Sure, but the same would happen if it took 1 cycle and sequentially cycled between 8 batches.
That would quadruple the number of thread contexts that the SIMD sequencers would have to pick through in order to set up the SIMD's execution schedule.
Similarly, there would be four times as many instruction queues.
Whatever storage that holds the instructions for an ALU clause would be accessed every cycle, as opposed to twice every 8 cycles.
One thing I wondered is why R600 (and later) didn't have a 64x1D single-clock-switch SIMD instead of 16x5x1D 4-clock-switch SIMD, if you know what I mean. Let's ignore the 5th channel for now. This would give ATI the same dependency-free scalar performance that NVidia has.
It would require four times the branch units to resolve branches, and a complex operation like a transcendental or integer multiply would require multiplying the number of transcendental units by a factor of four to keep that throughput equivalent.

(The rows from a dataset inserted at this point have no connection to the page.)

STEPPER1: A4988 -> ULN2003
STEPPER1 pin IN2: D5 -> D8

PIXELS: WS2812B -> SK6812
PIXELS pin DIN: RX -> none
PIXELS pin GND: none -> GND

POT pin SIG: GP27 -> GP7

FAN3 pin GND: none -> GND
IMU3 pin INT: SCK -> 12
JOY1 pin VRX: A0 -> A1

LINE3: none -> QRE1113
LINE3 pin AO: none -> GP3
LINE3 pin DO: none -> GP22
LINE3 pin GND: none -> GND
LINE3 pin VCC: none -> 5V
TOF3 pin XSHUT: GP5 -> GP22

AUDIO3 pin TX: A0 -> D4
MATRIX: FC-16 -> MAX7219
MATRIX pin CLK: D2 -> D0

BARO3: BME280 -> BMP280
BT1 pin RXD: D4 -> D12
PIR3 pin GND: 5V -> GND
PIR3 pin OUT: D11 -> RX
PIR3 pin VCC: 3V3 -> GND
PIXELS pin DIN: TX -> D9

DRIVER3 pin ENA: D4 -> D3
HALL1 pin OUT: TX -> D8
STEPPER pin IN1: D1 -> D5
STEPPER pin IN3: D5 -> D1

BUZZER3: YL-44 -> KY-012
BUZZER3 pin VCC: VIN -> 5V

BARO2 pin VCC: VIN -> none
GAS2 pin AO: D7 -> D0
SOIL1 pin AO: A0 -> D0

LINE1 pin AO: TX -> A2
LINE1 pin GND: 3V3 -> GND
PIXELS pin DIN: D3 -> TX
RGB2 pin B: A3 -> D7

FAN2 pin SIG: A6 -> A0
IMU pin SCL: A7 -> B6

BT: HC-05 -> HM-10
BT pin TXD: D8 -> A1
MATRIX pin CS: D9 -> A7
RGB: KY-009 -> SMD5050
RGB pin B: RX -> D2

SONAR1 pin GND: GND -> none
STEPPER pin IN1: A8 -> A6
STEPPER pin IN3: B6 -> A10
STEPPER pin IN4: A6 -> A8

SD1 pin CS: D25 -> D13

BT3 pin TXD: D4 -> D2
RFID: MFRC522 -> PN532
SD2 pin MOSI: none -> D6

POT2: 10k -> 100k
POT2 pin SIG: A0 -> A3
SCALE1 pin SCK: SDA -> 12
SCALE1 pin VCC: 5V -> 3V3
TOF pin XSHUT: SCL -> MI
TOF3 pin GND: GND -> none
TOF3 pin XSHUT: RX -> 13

Both have pretty much the same instruction bandwidth (1D per clock vs. 4x1D every 4 clocks) and work on the same batch size. There's a little difference in scheduling cost for the same reason.
There's more queueing going on with the more finely divided scheduling.
The act of decoding instructions also happens much more frequently.
4x1D only decodes once every four clocks, the other option decodes every clock.
It also appears that the single lane layout in G80 was a stumbling block to getting higher DP FLOPs, or AMD just lucked out that its scheme allowed for a quicker path to DP math.
I'm not sure which scheme is better.
The wider AMD model takes a given number of instructions and runs them over a much wider number of elements, so the costs of the program itself and the setup are cheaper per element.
On the other hand, it is more wasteful when the workload isn't as broad.
The more narrow model takes more hardware to schedule, and fewer elements means that the overheads per batch are spread out over a smaller number of elements. There's much less waste at the margins, though.